The Best Of The Dish This Weekend

Pantless Sunday Call Draws Participants In Berlin

Several readers found one post today to be, well, aggravating:

I looked for one of your awards to nominate “The Foundations of Morality” for, as it contained discussions worthy of some award. Since none of the awards fit, I’ll just nominate the whole thing as bullshit. Is that an award?

Not quite. But it was annoy-an-atheist day at the Dish. Damon Linker’s thoughts on God were dismissed thus:

It’s substance-free ass gas like this that makes me throw up a little whenever I hear the phrase “sophisticated theology.”

Make your own mind up. We came across some exquisite expressions of grief; and the crucifixion of the ego; the blogger who offers aesthetic critiques of dick selfies explained herself (not that she needs to); more readers spoke of divorcing members of their families (a thread of intermittent sadness and uplift); and someone turned T.S. Eliot into a comic strip.  I have to say I don’t care that this photograph was photo-shopped; and loved the fact that Walt Whitman had a ninth century alter ego.

As for “epiphanies“, a reader writes:

I hope you don’t think this is flippant, after your thoughtful post, but it’s a joke I shared with my boyfriend who died 20 years ago, and he’s been on my mind lately.

Driving back from the beach, on a two-lane bridge, we came up on two pickup trucks who were stopped, one going each way, and the drivers were talking. (It’s a pretty sleepy little Florida panhandle town, so this was probably par for the course.) I said, “I wonder what they’re doing?” and my boyfriend said, “Maybe they’re having an epiphany,” which gave us the giggles. “That one guy is definitely starting to epiph around the edges there,” he added, sending us into fits of laughter. I still find myself saying that, “you’re starting to epiph around the edges there,” and no one ever knows what I mean.

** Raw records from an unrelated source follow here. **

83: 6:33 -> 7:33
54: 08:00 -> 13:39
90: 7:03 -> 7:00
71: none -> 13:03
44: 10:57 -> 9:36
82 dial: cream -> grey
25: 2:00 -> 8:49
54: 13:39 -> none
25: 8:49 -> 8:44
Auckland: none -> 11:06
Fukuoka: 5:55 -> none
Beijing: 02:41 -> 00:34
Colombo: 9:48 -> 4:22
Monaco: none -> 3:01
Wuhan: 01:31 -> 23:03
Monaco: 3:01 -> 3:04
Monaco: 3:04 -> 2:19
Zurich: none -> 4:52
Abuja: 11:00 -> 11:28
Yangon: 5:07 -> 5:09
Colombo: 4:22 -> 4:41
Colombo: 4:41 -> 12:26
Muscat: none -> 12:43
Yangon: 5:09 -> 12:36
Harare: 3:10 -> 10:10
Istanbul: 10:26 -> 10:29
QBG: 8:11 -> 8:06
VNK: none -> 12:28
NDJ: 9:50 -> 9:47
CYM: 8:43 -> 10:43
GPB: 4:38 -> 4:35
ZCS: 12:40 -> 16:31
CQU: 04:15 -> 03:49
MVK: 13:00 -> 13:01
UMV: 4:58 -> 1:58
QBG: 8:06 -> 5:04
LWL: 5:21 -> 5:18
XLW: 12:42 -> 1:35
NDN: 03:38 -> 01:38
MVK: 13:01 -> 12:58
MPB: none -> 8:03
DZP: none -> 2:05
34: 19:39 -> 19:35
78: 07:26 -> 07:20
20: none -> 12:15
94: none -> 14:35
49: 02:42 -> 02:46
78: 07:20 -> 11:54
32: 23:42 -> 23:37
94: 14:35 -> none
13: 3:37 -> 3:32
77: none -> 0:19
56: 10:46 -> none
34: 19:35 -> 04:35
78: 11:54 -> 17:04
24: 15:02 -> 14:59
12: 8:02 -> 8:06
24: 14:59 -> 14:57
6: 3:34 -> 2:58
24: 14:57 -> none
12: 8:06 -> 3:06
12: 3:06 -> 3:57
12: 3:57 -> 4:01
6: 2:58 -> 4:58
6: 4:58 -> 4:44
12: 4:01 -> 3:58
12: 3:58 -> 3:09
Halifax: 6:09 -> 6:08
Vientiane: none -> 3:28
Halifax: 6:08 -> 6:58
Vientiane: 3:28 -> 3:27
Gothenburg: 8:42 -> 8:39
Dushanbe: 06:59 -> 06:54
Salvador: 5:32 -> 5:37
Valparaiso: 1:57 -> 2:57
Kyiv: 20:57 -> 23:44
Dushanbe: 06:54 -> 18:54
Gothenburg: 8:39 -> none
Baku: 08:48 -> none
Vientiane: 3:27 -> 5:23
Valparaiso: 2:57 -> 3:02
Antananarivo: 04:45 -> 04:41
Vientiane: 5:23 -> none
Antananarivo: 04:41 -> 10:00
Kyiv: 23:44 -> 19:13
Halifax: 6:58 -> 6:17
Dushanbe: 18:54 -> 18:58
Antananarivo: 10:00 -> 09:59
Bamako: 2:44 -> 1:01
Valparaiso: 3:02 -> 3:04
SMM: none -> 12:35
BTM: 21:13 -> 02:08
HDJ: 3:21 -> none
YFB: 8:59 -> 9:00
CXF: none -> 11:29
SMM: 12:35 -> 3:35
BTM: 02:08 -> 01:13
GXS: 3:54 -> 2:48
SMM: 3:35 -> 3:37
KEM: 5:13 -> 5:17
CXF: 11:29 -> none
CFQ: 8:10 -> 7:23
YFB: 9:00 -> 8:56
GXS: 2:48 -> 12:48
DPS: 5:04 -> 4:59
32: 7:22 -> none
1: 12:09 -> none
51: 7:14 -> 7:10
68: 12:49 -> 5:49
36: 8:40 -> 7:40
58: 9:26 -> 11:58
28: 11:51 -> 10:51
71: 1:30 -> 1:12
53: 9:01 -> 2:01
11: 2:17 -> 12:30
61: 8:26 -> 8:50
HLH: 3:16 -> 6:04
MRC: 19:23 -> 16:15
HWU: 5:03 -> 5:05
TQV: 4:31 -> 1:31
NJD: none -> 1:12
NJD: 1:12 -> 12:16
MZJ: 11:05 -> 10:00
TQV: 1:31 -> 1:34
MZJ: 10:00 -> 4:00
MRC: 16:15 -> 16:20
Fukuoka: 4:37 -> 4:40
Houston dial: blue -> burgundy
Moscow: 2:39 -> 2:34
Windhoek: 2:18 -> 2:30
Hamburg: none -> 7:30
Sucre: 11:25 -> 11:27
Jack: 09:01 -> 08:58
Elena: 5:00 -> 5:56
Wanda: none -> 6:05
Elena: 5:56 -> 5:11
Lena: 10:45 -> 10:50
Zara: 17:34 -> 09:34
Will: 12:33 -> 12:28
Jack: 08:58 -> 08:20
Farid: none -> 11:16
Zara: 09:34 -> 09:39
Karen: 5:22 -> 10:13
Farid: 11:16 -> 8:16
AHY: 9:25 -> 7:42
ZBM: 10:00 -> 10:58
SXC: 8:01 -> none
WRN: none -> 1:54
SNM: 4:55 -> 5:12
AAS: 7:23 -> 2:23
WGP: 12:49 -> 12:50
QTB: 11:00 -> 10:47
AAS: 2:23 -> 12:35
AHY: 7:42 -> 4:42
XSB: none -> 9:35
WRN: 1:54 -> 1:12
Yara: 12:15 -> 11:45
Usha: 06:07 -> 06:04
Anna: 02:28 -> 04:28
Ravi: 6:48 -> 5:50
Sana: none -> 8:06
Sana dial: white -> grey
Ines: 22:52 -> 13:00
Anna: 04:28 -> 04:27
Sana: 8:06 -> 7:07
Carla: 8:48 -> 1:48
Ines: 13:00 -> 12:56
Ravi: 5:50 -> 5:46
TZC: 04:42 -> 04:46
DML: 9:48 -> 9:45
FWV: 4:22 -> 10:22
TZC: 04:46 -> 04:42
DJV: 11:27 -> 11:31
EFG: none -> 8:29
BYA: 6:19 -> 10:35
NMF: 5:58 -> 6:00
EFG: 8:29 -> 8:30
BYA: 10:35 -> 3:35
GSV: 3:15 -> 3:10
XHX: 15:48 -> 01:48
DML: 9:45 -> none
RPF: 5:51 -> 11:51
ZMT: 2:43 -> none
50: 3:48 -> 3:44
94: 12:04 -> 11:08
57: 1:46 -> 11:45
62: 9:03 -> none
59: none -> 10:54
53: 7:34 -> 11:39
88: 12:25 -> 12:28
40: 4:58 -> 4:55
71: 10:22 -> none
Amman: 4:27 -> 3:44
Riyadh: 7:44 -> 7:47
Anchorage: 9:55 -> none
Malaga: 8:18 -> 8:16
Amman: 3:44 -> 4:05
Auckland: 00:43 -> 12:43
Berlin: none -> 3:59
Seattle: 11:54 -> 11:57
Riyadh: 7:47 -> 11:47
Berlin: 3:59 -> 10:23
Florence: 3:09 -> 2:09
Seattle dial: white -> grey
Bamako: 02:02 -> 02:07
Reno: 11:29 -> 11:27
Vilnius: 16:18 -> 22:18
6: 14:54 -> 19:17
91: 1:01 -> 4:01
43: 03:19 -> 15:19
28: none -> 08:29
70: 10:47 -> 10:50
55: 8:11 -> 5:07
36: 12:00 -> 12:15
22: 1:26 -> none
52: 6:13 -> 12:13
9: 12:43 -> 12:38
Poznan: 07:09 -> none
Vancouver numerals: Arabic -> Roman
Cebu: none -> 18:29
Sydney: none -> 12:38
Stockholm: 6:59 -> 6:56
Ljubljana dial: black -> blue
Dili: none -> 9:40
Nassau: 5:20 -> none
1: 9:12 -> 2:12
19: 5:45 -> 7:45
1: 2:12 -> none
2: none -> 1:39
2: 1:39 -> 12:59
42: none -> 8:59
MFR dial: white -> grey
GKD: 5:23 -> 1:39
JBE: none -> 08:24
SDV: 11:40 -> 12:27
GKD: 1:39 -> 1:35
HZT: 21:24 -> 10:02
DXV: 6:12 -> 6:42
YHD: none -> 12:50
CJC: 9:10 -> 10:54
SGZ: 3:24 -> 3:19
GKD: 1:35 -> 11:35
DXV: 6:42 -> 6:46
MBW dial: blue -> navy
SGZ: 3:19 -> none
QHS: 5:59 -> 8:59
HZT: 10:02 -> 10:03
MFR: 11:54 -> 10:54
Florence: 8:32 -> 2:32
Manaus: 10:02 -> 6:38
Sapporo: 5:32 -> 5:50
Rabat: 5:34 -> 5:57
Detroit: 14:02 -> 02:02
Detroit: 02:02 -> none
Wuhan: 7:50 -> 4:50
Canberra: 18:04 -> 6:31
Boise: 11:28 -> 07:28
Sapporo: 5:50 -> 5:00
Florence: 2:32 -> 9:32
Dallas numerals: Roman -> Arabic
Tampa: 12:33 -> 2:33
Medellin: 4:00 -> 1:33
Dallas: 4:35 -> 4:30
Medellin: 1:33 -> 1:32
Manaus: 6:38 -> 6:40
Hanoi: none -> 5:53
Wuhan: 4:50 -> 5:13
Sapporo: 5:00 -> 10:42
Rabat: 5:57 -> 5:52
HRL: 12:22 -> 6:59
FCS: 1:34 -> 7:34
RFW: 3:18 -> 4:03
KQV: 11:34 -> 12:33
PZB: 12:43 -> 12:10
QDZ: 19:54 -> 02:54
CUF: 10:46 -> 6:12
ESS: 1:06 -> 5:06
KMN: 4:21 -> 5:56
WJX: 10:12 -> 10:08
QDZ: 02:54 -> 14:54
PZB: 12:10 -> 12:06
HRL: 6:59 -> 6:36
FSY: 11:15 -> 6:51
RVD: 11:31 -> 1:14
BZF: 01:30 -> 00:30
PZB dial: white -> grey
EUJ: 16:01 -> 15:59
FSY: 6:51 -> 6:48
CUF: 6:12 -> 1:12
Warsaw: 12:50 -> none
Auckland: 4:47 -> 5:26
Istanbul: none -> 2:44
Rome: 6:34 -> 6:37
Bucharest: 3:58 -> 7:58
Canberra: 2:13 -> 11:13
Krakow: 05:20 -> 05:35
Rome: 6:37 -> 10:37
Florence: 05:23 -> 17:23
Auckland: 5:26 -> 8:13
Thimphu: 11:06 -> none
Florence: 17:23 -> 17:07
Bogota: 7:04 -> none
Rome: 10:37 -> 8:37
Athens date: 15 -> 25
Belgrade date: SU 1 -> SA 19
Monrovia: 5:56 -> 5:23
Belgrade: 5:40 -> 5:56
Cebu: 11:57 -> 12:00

It sucks when you have an in-joke with someone who dies and then you don’t have anyone to be in on the joke with anymore. I’m sure you know what I mean.

As a matter of fact, I do.

The most popular post of the day was Tumblr of the Day (dick pics, natch); second up was on male insecurities about our wing-wangs. None of that content was sponsored, I swear.

See you in the morning.

(Photo: A participant of the No Pants Subway Ride types on an Apple iPhone while riding a train on January 12, 2014 in Berlin, Germany. The annual event, in which participants board a subway car in January while not wearing any pants while behaving as though they do not know each other, began as a joke by the public prank group Improv Everywhere in New York City and has since spread around the world, with enthusiasts in around 60 cities and 29 countries across the globe, according to the organization’s site. By Adam Berry/Getty Images.)